[Start of section]
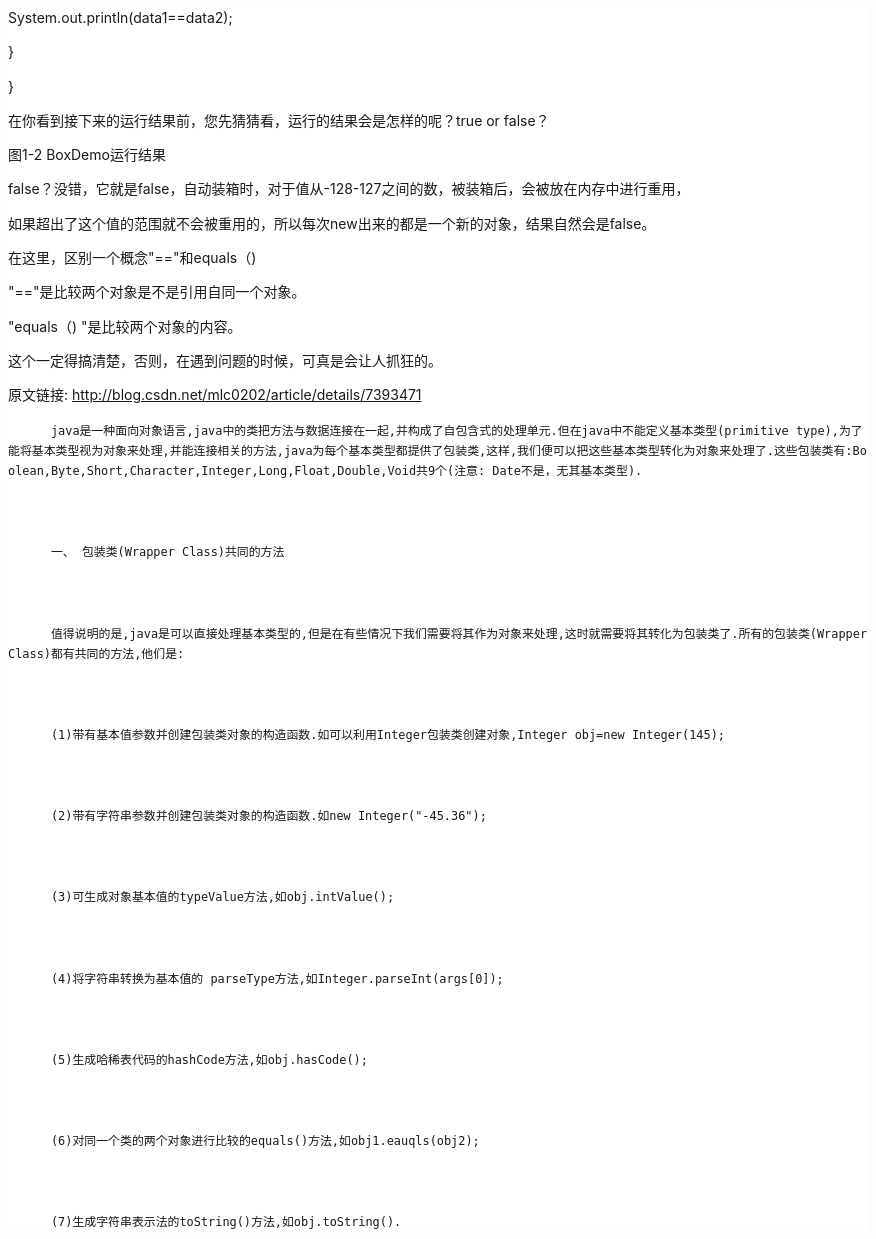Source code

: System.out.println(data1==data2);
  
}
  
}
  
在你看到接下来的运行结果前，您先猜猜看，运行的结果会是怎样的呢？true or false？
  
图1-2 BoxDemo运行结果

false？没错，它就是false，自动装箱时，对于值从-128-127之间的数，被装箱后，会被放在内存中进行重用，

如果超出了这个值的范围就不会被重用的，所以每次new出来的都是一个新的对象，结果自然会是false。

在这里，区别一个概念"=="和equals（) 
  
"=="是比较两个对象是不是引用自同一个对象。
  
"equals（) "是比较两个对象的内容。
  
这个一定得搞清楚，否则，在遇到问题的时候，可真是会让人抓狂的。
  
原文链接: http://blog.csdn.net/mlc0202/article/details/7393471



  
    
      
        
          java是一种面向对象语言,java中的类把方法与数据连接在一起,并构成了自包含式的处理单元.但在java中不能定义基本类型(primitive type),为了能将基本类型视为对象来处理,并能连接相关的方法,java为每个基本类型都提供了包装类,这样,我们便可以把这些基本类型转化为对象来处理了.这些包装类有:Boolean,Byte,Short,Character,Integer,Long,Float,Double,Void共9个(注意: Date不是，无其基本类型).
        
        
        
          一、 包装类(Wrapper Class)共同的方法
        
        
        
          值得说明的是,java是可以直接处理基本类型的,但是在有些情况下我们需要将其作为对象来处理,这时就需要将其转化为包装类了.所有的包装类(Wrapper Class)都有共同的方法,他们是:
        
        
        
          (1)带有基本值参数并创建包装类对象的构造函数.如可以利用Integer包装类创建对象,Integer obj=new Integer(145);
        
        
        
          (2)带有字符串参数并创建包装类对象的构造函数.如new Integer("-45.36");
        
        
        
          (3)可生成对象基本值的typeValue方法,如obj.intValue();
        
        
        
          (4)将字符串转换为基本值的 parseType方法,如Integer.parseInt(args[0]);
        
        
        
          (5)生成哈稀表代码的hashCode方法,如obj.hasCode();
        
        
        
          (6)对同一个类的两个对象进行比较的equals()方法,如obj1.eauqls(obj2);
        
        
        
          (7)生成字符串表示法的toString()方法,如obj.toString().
[End of section]
Instruction
Line by line, output the material above exactly, passing over the pictures.

Problem solution
Source code

: System.out.println(data1==data2);
  
}
  
}
  
在你看到接下来的运行结果前，您先猜猜看，运行的结果会是怎样的呢？true or false？
  
图1-2 BoxDemo运行结果

false？没错，它就是false，自动装箱时，对于值从-128-127之间的数，被装箱后，会被放在内存中进行重用，

如果超出了这个值的范围就不会被重用的，所以每次new出来的都是一个新的对象，结果自然会是false。

在这里，区别一个概念"=="和equals（) 
  
"=="是比较两个对象是不是引用自同一个对象。
  
"equals（) "是比较两个对象的内容。
  
这个一定得搞清楚，否则，在遇到问题的时候，可真是会让人抓狂的。
  
原文链接: http://blog.csdn.net/mlc0202/article/details/7393471



  
    
      
        
          java是一种面向对象语言,java中的类把方法与数据连接在一起,并构成了自包含式的处理单元.但在java中不能定义基本类型(primitive type),为了能将基本类型视为对象来处理,并能连接相关的方法,java为每个基本类型都提供了包装类,这样,我们便可以把这些基本类型转化为对象来处理了.这些包装类有:Boolean,Byte,Short,Character,Integer,Long,Float,Double,Void共9个(注意: Date不是，无其基本类型).
        
        
        
          一、 包装类(Wrapper Class)共同的方法
        
        
        
          值得说明的是,java是可以直接处理基本类型的,但是在有些情况下我们需要将其作为对象来处理,这时就需要将其转化为包装类了.所有的包装类(Wrapper Class)都有共同的方法,他们是:
        
        
        
          (1)带有基本值参数并创建包装类对象的构造函数.如可以利用Integer包装类创建对象,Integer obj=new Integer(145);
        
        
        
          (2)带有字符串参数并创建包装类对象的构造函数.如new Integer("-45.36");
        
        
        
          (3)可生成对象基本值的typeValue方法,如obj.intValue();
        
        
        
          (4)将字符串转换为基本值的 parseType方法,如Integer.parseInt(args[0]);
        
        
        
          (5)生成哈稀表代码的hashCode方法,如obj.hasCode();
        
        
        
          (6)对同一个类的两个对象进行比较的equals()方法,如obj1.eauqls(obj2);
        
        
        
          (7)生成字符串表示法的toString()方法,如obj.toString().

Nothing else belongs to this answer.